Karl Marx dans Critique du programme de Gotha émet l’hypothèse suivante : la morale influence nos choix politiques et le politiques influence nos choix moraux. Si les sociétés se fondent autour d’un idéal commun, le plus souvent le bonheur et la liberté, il est difficile de comprendre comment une évolution sensible du politique et du moral peut se faire quand le but qu’ils semblent devoir permettre d’atteindre ne paraît pas évoluer. En fait cette évolution ne peut se faire dans l’absolu. Il nous faut nous demander où est le terme de cette quête éternelle d’une liberté plus grande et d’un bonheur plus intense. Si l’homme possède une nature elle se caractérise sûrement par une insatiable soif de progrès. Il n’y a pas d’époque sans visionnaires.

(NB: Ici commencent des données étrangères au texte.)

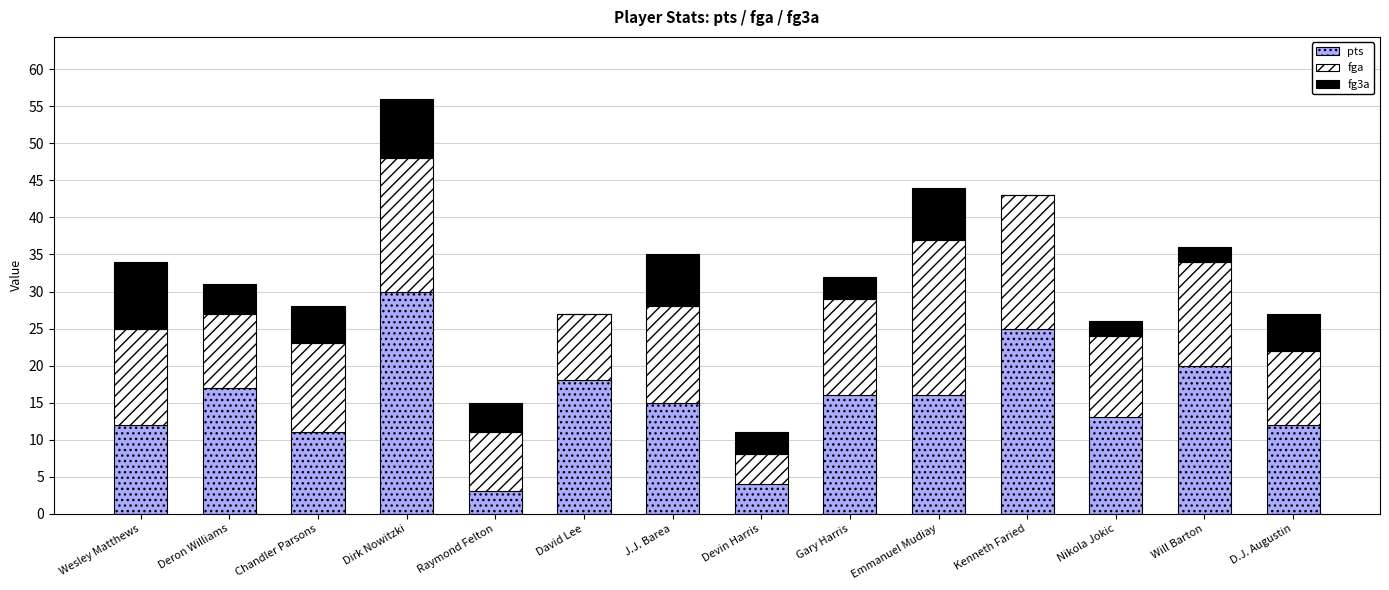

What is the maximum value for pts?

30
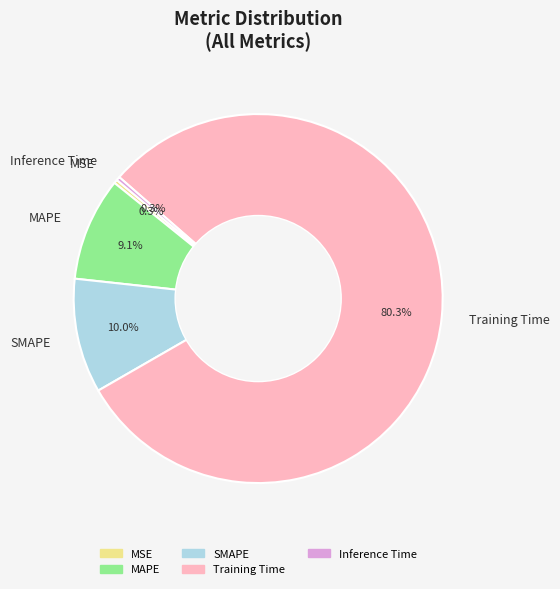

To the nearest percent, what is the combined percentage of Inference Time and Training Time?

81%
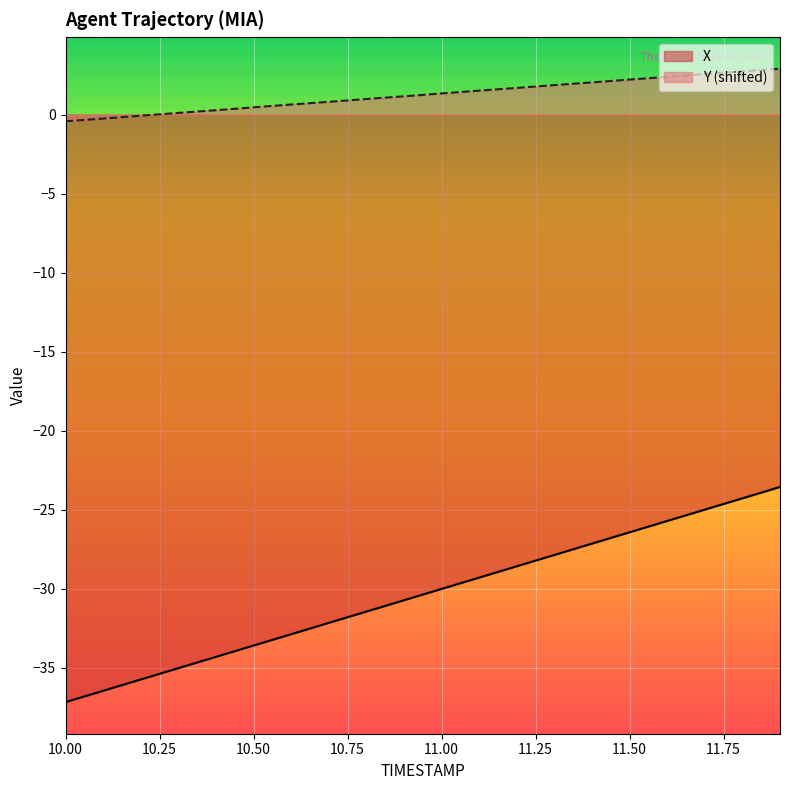

True or false: Y and X cross at least once.

False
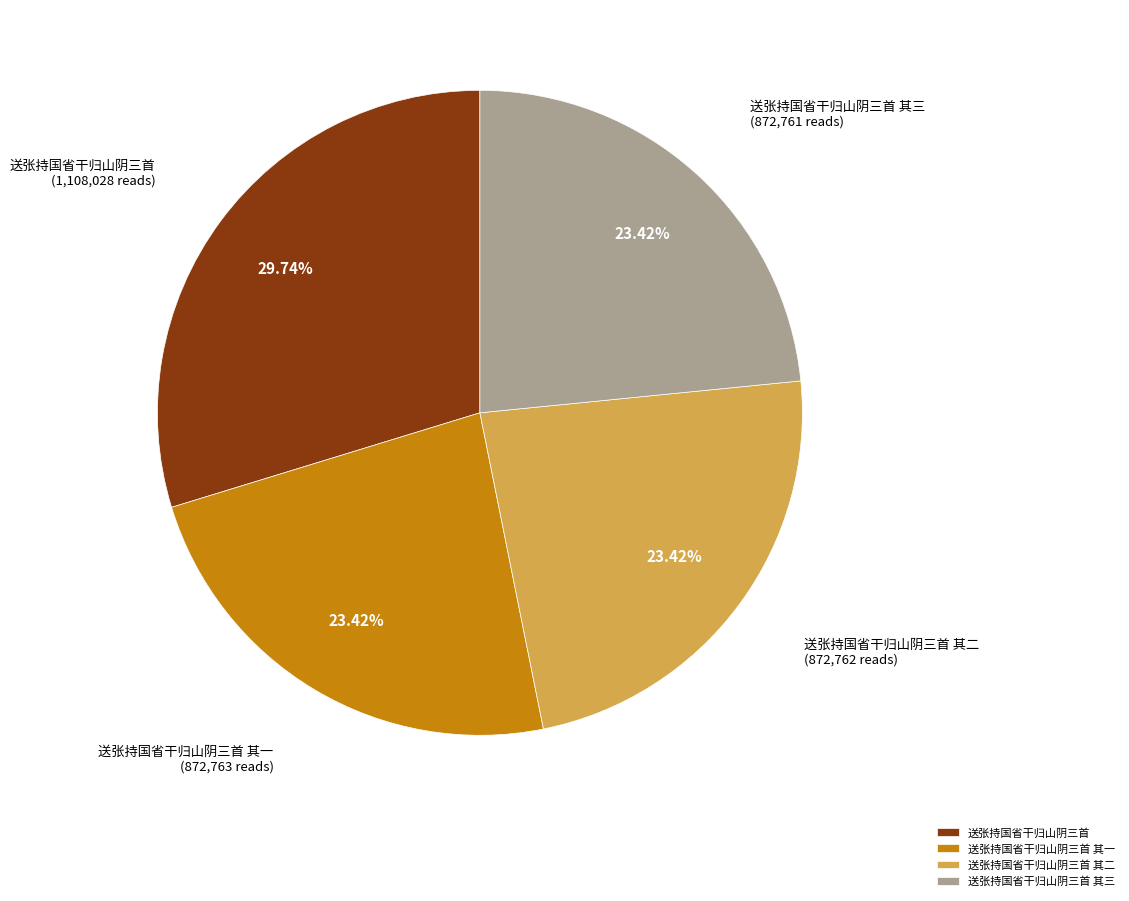

True or false: 送张持国省干归山阴三首 accounts for 22% of the total.

False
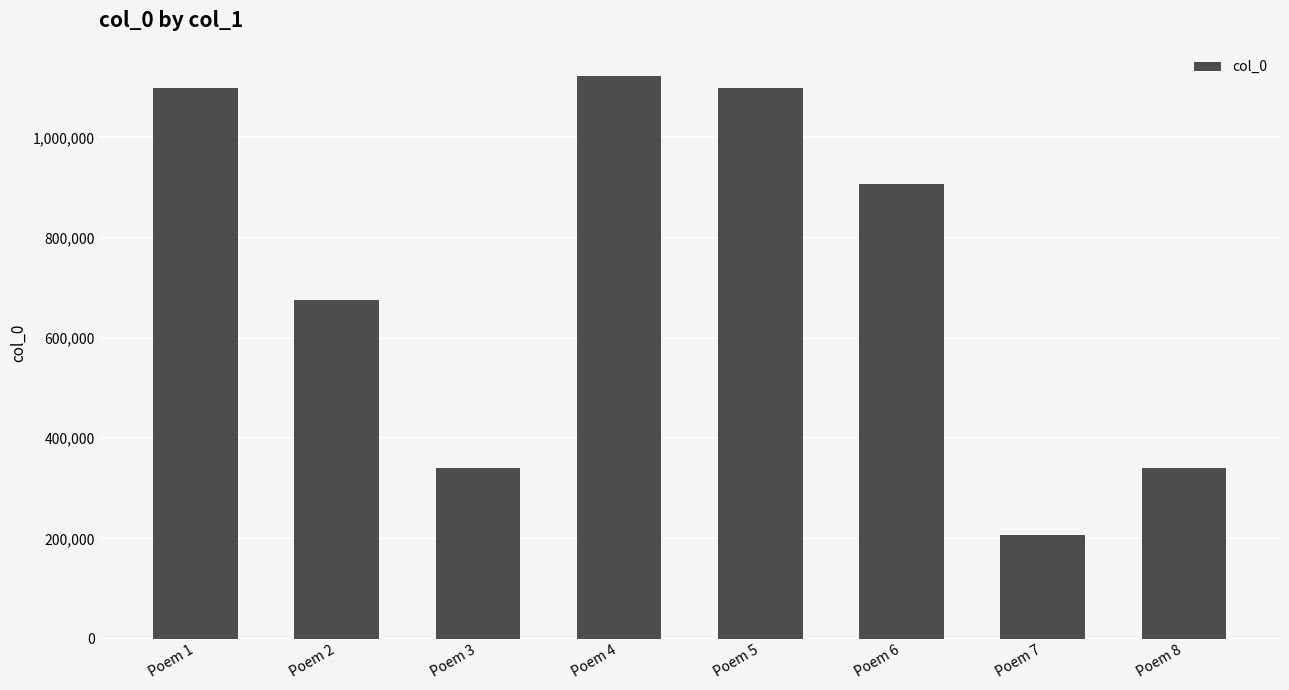

At which label does the data first exceed 907631?

Poem 1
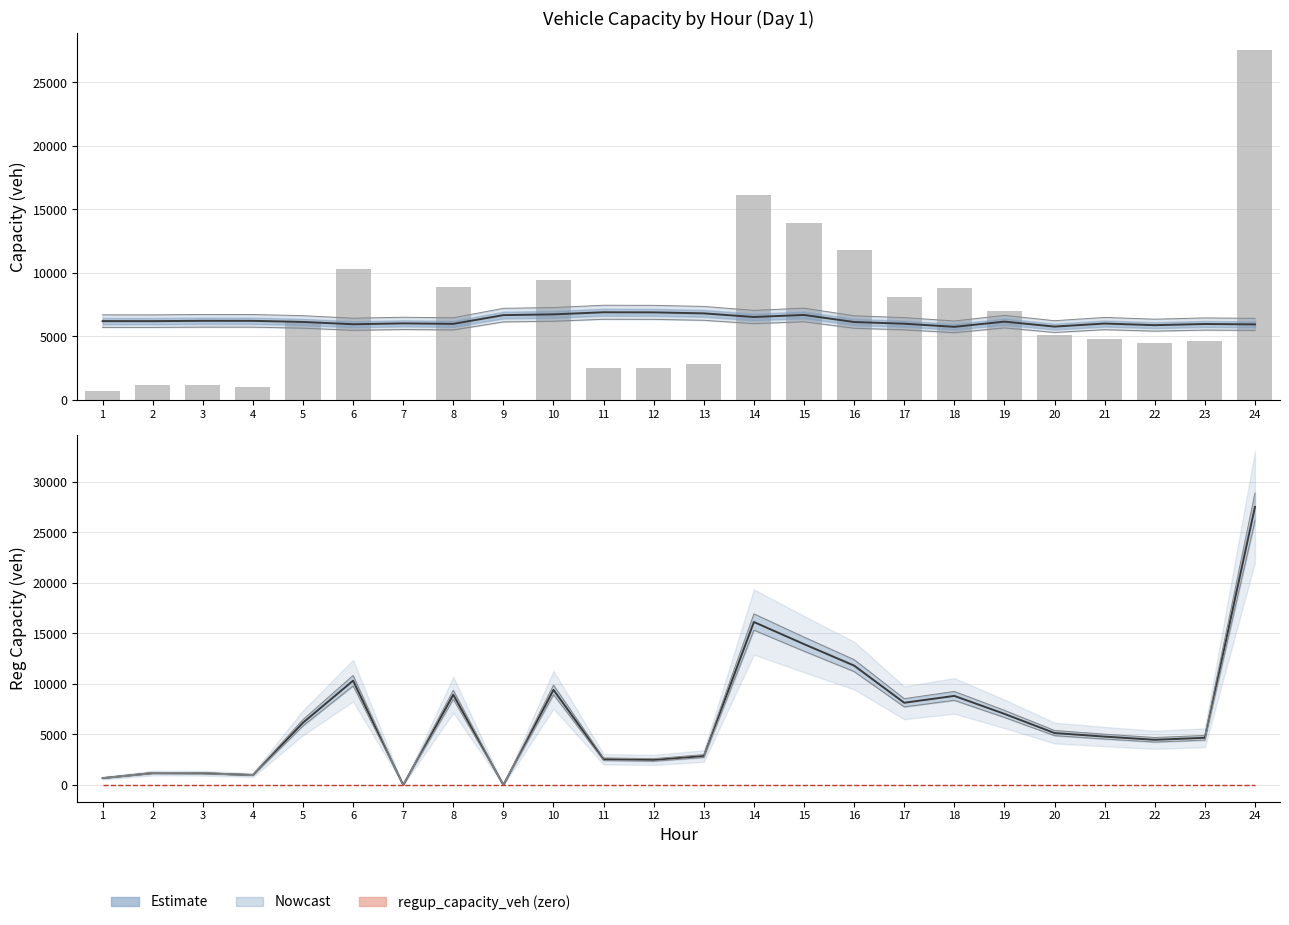

Rank the categories by regup_capacity_veh value from lowest to highest.

1, 2, 3, 4, 5, 6, 7, 8, 9, 10, 11, 12, 13, 14, 15, 16, 17, 18, 19, 20, 21, 22, 23, 24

L’homme cherche toujours à acquérir un savoir de plus, comme une nouvelle pièce d’un puzzle qui serait son autoportrait. Car l’homme est avant tout à la recherche de lui même, car trop évolué pour vivre dans le moment présent. La morale (et donc du politique si l’on considère qu’elle en est l’essence) s’adapte donc à cette nouvelle image qui change constamment. Alors si l’on considère que pour l’homme la politique est une science, comme beaucoup le suggère, une science comme la médecine, la physique, mais une science humaine, on ne peut que la faire progresser à tâtons, regardant nos modèles historiques, influencés par une conscience extra-personnelle communément appelée morale. Mais nous savons très bien que dans ce progrès ce que nous cherchons c’est une autre pièce de ce puzzle sans fin. Et au moment où nous l’acquérons et que nous verrons toutes celles qui par essence nous manque, nous nous sentirons libre l’espace d’un instant, avec ce sentiment d’incommensurable puissance et d’indépendance, qui nous pousse à chercher la pièce suivante.
Conclusion
La morale est avant tout une chose humaine, qui lie les hommes par un accord tacite, pourtant jamais remis en cause et qui sert d’essence à la politique. Celle-ci apparaît comme un organe de contrôle de la première. Même mise à distance de l’exercice politique, dans le but d’assurer la stabilité du pouvoir et donc la réalisation d’un idéal communautaire, la morale apparaît souvent garante de la liberté des citoyens. Ce phénomène est d’autant plus intense que l’homme constitue justement un lien pondérateur entre morale et politique par son esprit critique et sa capacité à appréhender la notion de juste et de moralité.
« Oui. Enfin ! Mais je ne suis pas fou et même je n’ai jamais été aussi raisonnable. Simplement, je me suis senti tout d’un coup un besoin d’impossible. Les choses, telles qu’elles sont, ne me paraissent pas satisfaisantes. », écrivait A. Camus dans Caligula. La morale trouve son essence en ceci : tenter d’atteindre ce qui est inaccessible en tant qu’absolu, mais que nous faisons tout pour obtenir.